The measure, which overwhelmingly cleared both chambers of Congress on Monday, sends out another round of “economic impact” payments of $600 for individuals and each child dependent, adds $300 to extended weekly unemployment benefits, and provides more than $300 billion in aid for small businesses.
Congressional Democratic leaders applauded the relief package, but described it as only a small piece of what’s needed to help the Americans overcome the economic hardship caused by harsh shutdowns imposed across the country in response to the CCP (Chinese Communist Party) virus pandemic.
“I would hope that as we see the need for what we have done in this nearly $900 billion legislation that we’ll vote on today that everyone understands it’s a first step,” House Speaker Nancy Pelosi (D-Calif.) said in a floor speech Monday. “It’s a first step, and we will need to do more.”
“The bill today is a good bill. Today is a good day. But it is certainly not the end of the story, and it cannot be the end of the story,” said Senate Minority Leader Chuck Schumer (D-N.Y.) on the Senate floor Monday. “Anyone who thinks this bill is enough doesn’t know what’s going on in America.”
Sen. Bernie Sanders (I-Vt.), a self-described Democratic socialist, took issue with the fact that the pandemic relief check is only half as much as under the CARES Act passed last spring, saying that Democratic negotiators had to settle for less than they had hoped for.
“While we did not get as much as we wanted, the average family of four will receive a direct payment of $2400,” Sanders wrote on Twitter. “In this horrific crisis, we must fight for more relief.”

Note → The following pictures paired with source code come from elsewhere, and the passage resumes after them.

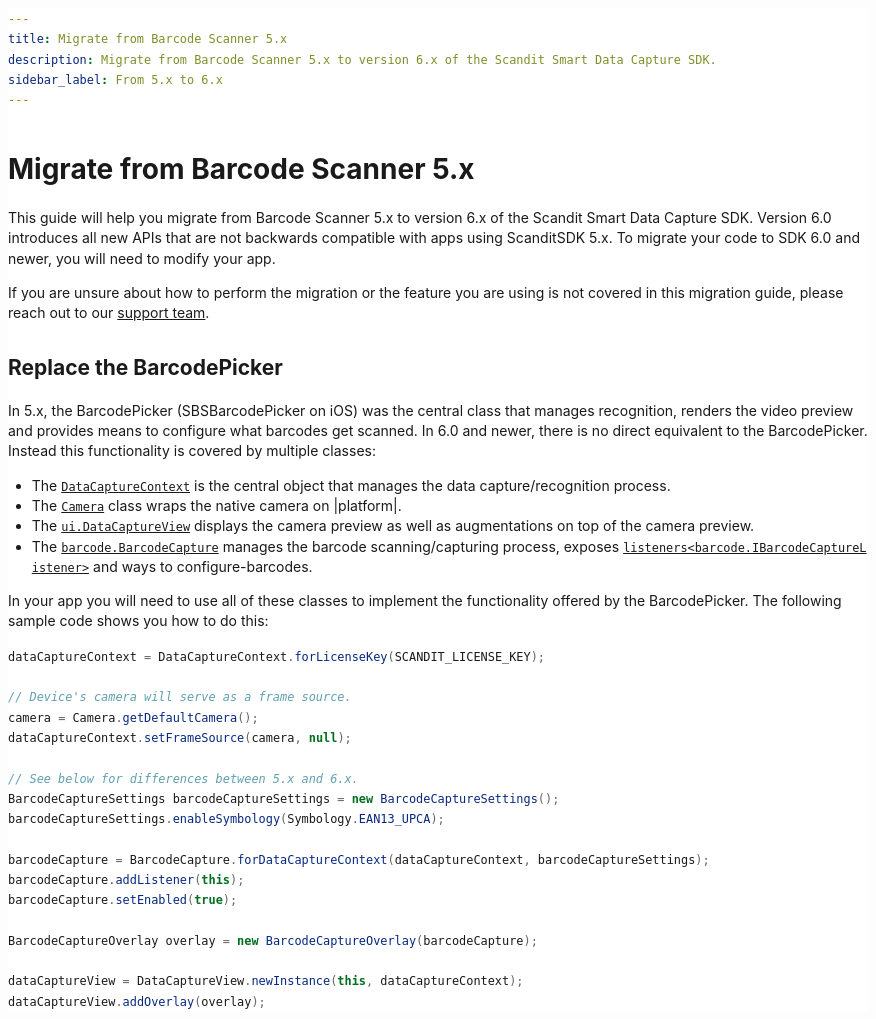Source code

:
 ```yaml
---
title: Migrate from Barcode Scanner 5.x
description: Migrate from Barcode Scanner 5.x to version 6.x of the Scandit Smart Data Capture SDK.
sidebar_label: From 5.x to 6.x
---
```


# Migrate from Barcode Scanner 5.x

This guide will help you migrate from Barcode Scanner 5.x to  version 6.x of the Scandit Smart Data Capture SDK. Version 6.0 introduces all new APIs that are not backwards compatible with apps using ScanditSDK 5.x. To migrate your code to SDK 6.0 and newer, you will need to modify your app.

If you are unsure about how to perform the migration or the feature you are using is not covered in this migration guide, please reach out to our [support team](mailto:support@scandit.com).

## Replace the BarcodePicker

In 5.x, the BarcodePicker (SBSBarcodePicker on iOS) was the central class that manages recognition, renders the video preview and provides means to configure what barcodes get scanned. In 6.0 and newer, there is no direct equivalent to the BarcodePicker. Instead this functionality is covered by multiple classes:

<Tabs groupId="frameworks">

<TabItem value="android" label="Android">

* The [`DataCaptureContext`](https://docs.scandit.com/6.28/data-capture-sdk/android/core/api/data-capture-context.html#class-scandit.datacapture.core.DataCaptureContext) is the central object that manages the data capture/recognition process.
* The [`Camera`](https://docs.scandit.com/6.28/data-capture-sdk/android/core/api/camera.html#class-scandit.datacapture.core.Camera) class wraps the native camera on |platform|.
* The [`ui.DataCaptureView`](https://docs.scandit.com/6.28/data-capture-sdk/android/core/api/ui/data-capture-view.html#class-scandit.datacapture.core.ui.DataCaptureView) displays the camera preview as well as augmentations on top of the camera preview.
* The [`barcode.BarcodeCapture`](https://docs.scandit.com/6.28/data-capture-sdk/android/barcode-capture/api/barcode-capture.html#class-scandit.datacapture.barcode.BarcodeCapture) manages the barcode scanning/capturing process, exposes [`listeners<barcode.IBarcodeCaptureListener>`](https://docs.scandit.com/6.28/data-capture-sdk/android/barcode-capture/api/barcode-capture-listener.html) and ways to configure-barcodes.

In your app you will need to use all of these classes to implement the functionality offered by the BarcodePicker. The following sample code shows you how to do this:

```java
dataCaptureContext = DataCaptureContext.forLicenseKey(SCANDIT_LICENSE_KEY);

// Device's camera will serve as a frame source.
camera = Camera.getDefaultCamera();
dataCaptureContext.setFrameSource(camera, null);

// See below for differences between 5.x and 6.x.
BarcodeCaptureSettings barcodeCaptureSettings = new BarcodeCaptureSettings();
barcodeCaptureSettings.enableSymbology(Symbology.EAN13_UPCA);

barcodeCapture = BarcodeCapture.forDataCaptureContext(dataCaptureContext, barcodeCaptureSettings);
barcodeCapture.addListener(this);
barcodeCapture.setEnabled(true);

BarcodeCaptureOverlay overlay = new BarcodeCaptureOverlay(barcodeCapture);

dataCaptureView = DataCaptureView.newInstance(this, dataCaptureContext);
dataCaptureView.addOverlay(overlay);

```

Both parties have dropped one of their priorities in order to find a common ground. The finalized relief package does not grant legal protections for businesses operating during the pandemic that Republicans had sought, and neither does it provide direct aid for state and local governments that Democrats had wanted.
Meanwhile, some Republicans complained that the $900 billion price tag was too high, especially considering Congress has already spent $3 trillion this year in an effort to boost a previously booming economy devastated during the pandemic.
“It’s clear that government has worsened the economic damage and acted as the biggest obstacle to economic recovery,” Sen. Rand Paul (R-Ky.), one of the six senators voting against the relief package, said on the Senate floor Monday night. “The answer is not printing up and distributing free money. It’s opening the economy.”